Extracted page text data:
┌────────

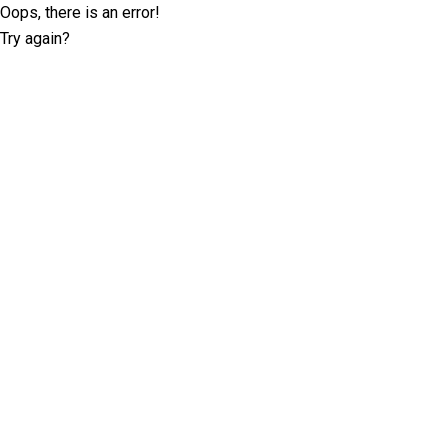
Oops, there is an error!
Try again?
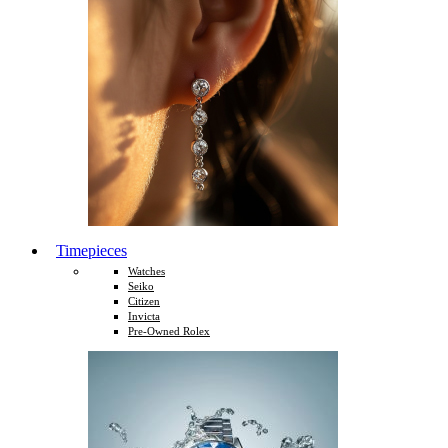
Timepieces
Watches
Seiko
Citizen
Invicta
Pre-Owned Rolex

└────────

Exercise requirements —
Reproduce the text of all the records, replacing every instance of "Watches" with "Wristwatches" and leaving everything else unchanged; omit the pictures from your answer.

Exercise output —
Oops, there is an error!
Try again?
Timepieces
Wristwatches
Seiko
Citizen
Invicta
Pre-Owned Rolex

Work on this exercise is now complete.